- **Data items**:
★ ★ ★ ★
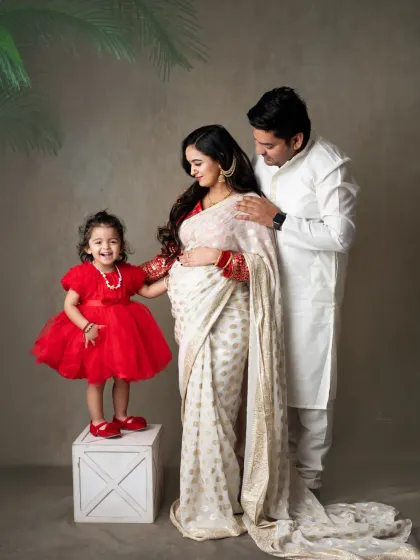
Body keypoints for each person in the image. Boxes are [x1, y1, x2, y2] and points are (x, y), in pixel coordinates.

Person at [139, 125, 414, 558]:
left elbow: (264, 268)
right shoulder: (190, 202)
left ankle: (223, 503)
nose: (192, 171)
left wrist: (218, 256)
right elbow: (172, 256)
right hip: (191, 319)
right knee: (197, 408)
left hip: (229, 321)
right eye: (188, 164)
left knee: (218, 410)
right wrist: (120, 277)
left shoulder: (245, 205)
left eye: (198, 163)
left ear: (222, 160)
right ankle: (211, 499)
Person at [236, 86, 359, 494]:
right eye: (257, 143)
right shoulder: (266, 155)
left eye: (268, 146)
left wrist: (278, 219)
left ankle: (310, 480)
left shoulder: (330, 166)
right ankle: (280, 476)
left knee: (311, 391)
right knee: (273, 383)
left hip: (311, 297)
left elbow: (341, 237)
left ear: (297, 139)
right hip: (266, 288)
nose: (260, 153)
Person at [32, 210, 171, 438]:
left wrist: (172, 280)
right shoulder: (82, 274)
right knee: (96, 379)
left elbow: (147, 291)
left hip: (122, 332)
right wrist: (87, 327)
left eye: (113, 241)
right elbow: (69, 305)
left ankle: (121, 416)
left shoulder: (127, 273)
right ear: (87, 248)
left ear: (121, 246)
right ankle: (98, 421)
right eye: (98, 242)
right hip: (95, 332)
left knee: (123, 376)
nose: (106, 247)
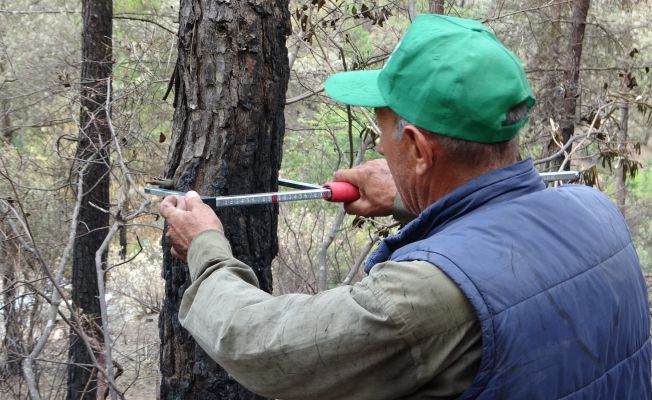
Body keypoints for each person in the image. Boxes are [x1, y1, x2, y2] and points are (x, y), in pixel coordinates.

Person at [160, 14, 651, 400]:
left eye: (382, 132)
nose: (379, 146)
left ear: (418, 150)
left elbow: (264, 345)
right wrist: (407, 196)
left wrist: (206, 249)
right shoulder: (594, 209)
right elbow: (508, 248)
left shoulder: (424, 298)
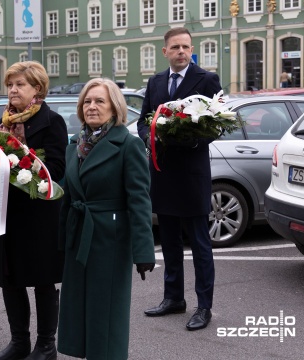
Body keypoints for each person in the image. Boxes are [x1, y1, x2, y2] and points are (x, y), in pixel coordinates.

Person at [57, 78, 155, 360]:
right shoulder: (75, 143)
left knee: (106, 312)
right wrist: (61, 242)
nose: (92, 106)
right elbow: (68, 196)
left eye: (100, 101)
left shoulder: (128, 145)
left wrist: (143, 251)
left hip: (110, 240)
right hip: (79, 237)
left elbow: (139, 200)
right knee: (80, 310)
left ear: (115, 107)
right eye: (87, 101)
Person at [137, 27, 221, 331]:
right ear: (165, 51)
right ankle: (173, 298)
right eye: (175, 47)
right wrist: (150, 138)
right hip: (162, 174)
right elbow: (143, 120)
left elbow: (215, 126)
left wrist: (187, 140)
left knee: (200, 244)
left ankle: (204, 306)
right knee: (169, 242)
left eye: (185, 46)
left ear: (191, 48)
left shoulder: (207, 79)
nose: (181, 52)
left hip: (192, 175)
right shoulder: (156, 81)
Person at [0, 61, 67, 360]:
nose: (13, 90)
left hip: (40, 216)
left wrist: (25, 162)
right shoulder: (3, 123)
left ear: (37, 88)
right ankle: (19, 341)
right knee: (10, 277)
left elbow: (58, 169)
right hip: (7, 212)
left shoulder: (52, 121)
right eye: (10, 84)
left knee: (43, 279)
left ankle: (46, 344)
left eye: (20, 84)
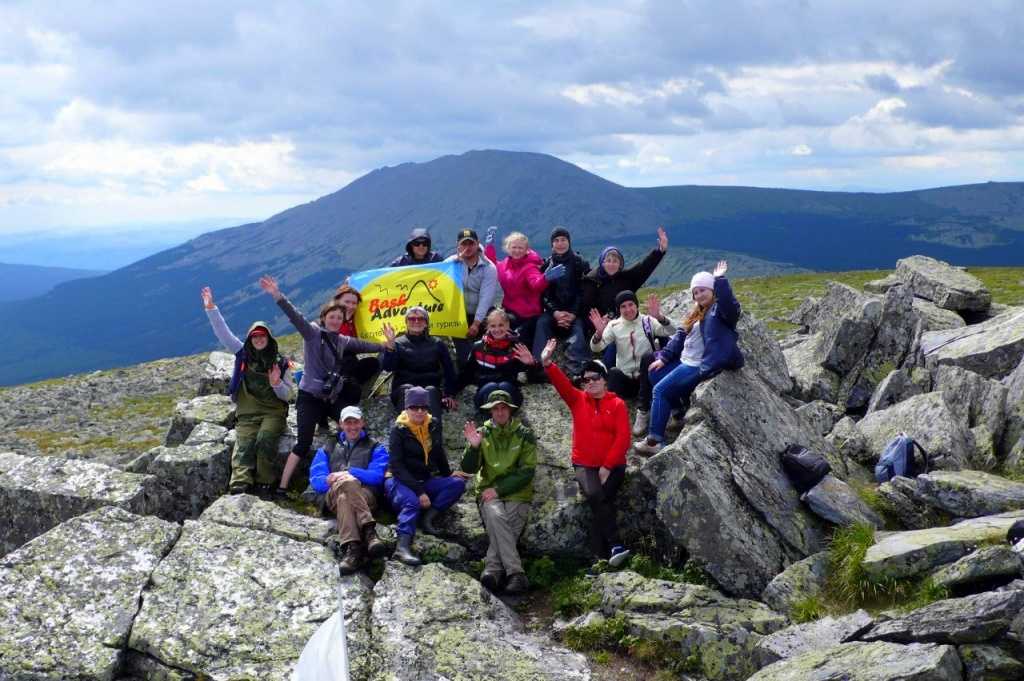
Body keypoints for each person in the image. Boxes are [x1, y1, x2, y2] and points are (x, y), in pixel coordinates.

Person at [259, 275, 385, 495]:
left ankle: (358, 479)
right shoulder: (312, 333)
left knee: (355, 428)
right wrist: (277, 295)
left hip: (331, 399)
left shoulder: (343, 341)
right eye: (332, 316)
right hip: (309, 398)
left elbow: (365, 345)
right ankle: (282, 486)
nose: (336, 320)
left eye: (339, 317)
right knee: (303, 443)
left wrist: (387, 345)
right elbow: (294, 315)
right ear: (324, 318)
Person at [633, 261, 744, 455]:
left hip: (700, 364)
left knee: (660, 390)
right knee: (655, 374)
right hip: (686, 360)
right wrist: (664, 358)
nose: (699, 295)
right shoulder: (697, 312)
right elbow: (679, 337)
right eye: (696, 292)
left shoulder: (720, 312)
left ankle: (654, 441)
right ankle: (678, 414)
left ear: (712, 289)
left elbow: (730, 303)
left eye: (703, 290)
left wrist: (720, 279)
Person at [541, 339, 632, 568]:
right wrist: (547, 362)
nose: (589, 383)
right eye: (585, 380)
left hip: (614, 466)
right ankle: (615, 545)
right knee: (594, 495)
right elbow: (560, 383)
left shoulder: (618, 404)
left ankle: (599, 560)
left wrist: (607, 467)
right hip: (584, 465)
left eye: (595, 378)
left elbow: (623, 438)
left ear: (604, 380)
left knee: (599, 502)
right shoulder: (577, 400)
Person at [202, 286, 293, 495]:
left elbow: (288, 395)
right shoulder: (242, 354)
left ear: (269, 338)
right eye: (255, 337)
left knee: (265, 440)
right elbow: (223, 332)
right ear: (250, 339)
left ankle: (265, 482)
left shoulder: (281, 363)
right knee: (243, 445)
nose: (259, 339)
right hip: (246, 413)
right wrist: (211, 308)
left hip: (273, 412)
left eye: (263, 336)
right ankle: (240, 484)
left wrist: (277, 384)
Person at [461, 390, 536, 594]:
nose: (500, 412)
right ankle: (516, 574)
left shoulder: (525, 434)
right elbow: (468, 469)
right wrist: (474, 447)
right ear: (490, 411)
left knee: (504, 523)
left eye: (504, 408)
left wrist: (499, 489)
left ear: (510, 411)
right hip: (487, 491)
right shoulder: (481, 433)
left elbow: (527, 472)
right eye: (496, 408)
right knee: (496, 516)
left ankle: (493, 569)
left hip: (518, 492)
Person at [386, 387, 469, 565]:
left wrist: (448, 474)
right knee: (412, 502)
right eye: (414, 407)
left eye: (423, 407)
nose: (420, 411)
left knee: (457, 484)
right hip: (399, 480)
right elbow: (397, 466)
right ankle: (402, 547)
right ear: (407, 408)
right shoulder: (398, 430)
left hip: (424, 479)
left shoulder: (433, 424)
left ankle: (427, 519)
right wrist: (419, 492)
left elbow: (438, 451)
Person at [308, 405, 389, 574]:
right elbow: (316, 480)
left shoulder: (376, 447)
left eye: (356, 422)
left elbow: (377, 477)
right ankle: (369, 531)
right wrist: (330, 480)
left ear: (363, 422)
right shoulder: (328, 446)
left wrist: (349, 473)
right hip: (332, 494)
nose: (352, 427)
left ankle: (353, 551)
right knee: (345, 486)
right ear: (340, 424)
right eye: (348, 422)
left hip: (366, 495)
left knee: (345, 496)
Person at [589, 291, 675, 436]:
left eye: (631, 305)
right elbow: (597, 347)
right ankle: (608, 414)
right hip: (627, 380)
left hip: (647, 379)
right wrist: (598, 334)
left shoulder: (648, 321)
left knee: (649, 357)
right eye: (623, 306)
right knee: (614, 373)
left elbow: (670, 331)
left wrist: (659, 317)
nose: (628, 309)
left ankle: (643, 412)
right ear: (619, 309)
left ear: (636, 305)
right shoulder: (614, 325)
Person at [581, 227, 669, 362]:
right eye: (608, 260)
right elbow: (585, 307)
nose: (611, 264)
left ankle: (667, 358)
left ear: (620, 264)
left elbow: (644, 267)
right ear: (602, 262)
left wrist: (660, 251)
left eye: (615, 261)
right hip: (604, 328)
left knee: (658, 335)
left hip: (630, 322)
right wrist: (600, 324)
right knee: (614, 346)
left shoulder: (626, 278)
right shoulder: (592, 280)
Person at [483, 227, 563, 355]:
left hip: (529, 316)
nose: (517, 250)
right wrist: (489, 247)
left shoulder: (530, 266)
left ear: (527, 250)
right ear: (508, 248)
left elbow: (536, 284)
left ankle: (531, 367)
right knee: (494, 325)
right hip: (510, 312)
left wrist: (545, 278)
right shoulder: (504, 266)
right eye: (514, 247)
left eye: (520, 248)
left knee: (517, 340)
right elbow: (491, 265)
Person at [380, 306, 457, 422]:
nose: (416, 321)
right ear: (406, 322)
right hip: (404, 389)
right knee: (408, 389)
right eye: (412, 319)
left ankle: (434, 433)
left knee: (430, 390)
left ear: (426, 323)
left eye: (421, 319)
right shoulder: (397, 343)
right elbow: (388, 367)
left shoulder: (437, 343)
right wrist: (390, 347)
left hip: (431, 389)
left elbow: (449, 370)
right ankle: (406, 432)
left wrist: (449, 394)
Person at [535, 226, 592, 377]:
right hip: (554, 313)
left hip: (575, 313)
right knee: (541, 323)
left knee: (578, 331)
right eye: (556, 240)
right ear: (552, 244)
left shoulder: (580, 263)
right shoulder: (546, 265)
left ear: (569, 242)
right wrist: (555, 313)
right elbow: (543, 294)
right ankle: (538, 367)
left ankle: (577, 371)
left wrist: (573, 313)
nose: (560, 243)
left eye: (563, 240)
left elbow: (584, 291)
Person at [458, 308, 537, 411]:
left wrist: (532, 364)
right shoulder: (478, 347)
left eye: (501, 325)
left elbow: (533, 377)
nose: (497, 329)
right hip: (485, 391)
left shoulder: (517, 347)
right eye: (493, 326)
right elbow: (466, 373)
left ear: (508, 325)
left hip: (509, 391)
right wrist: (450, 393)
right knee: (491, 386)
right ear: (487, 327)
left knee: (504, 386)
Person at [444, 228, 498, 368]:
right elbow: (437, 275)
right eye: (464, 244)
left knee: (489, 352)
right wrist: (456, 261)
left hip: (483, 315)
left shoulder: (489, 267)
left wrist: (476, 323)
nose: (467, 248)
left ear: (477, 244)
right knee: (465, 360)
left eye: (471, 244)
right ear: (458, 245)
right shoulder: (451, 263)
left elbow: (486, 297)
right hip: (459, 316)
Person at [331, 283, 381, 398]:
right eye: (347, 302)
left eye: (354, 303)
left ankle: (356, 389)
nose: (351, 306)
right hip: (333, 366)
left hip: (349, 363)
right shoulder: (331, 320)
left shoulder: (353, 320)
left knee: (372, 363)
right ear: (337, 301)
★ ★ ★ ★
Every line above from the line with "left wrist: (573, 313)" to the line with "nose: (351, 306)", both included, must be reproduced exactly, and no other line may appear.

- **Answer box**:
left wrist: (573, 313)
nose: (560, 243)
left eye: (563, 240)
left elbow: (584, 291)
Person at [458, 308, 537, 411]:
left wrist: (532, 364)
right shoulder: (478, 347)
left eye: (501, 325)
left elbow: (533, 377)
nose: (497, 329)
right hip: (485, 391)
left shoulder: (517, 347)
right eye: (493, 326)
right elbow: (466, 373)
left ear: (508, 325)
left hip: (509, 391)
right wrist: (450, 393)
right knee: (491, 386)
right ear: (487, 327)
left knee: (504, 386)
Person at [444, 228, 498, 368]:
right elbow: (437, 275)
right eye: (464, 244)
left knee: (489, 352)
right wrist: (456, 261)
left hip: (483, 315)
left shoulder: (489, 267)
left wrist: (476, 323)
nose: (467, 248)
left ear: (477, 244)
right knee: (465, 360)
left eye: (471, 244)
right ear: (458, 245)
right shoulder: (451, 263)
left elbow: (486, 297)
right hip: (459, 316)
Person at [331, 283, 381, 398]:
right eye: (347, 302)
left eye: (354, 303)
left ankle: (356, 389)
nose: (351, 306)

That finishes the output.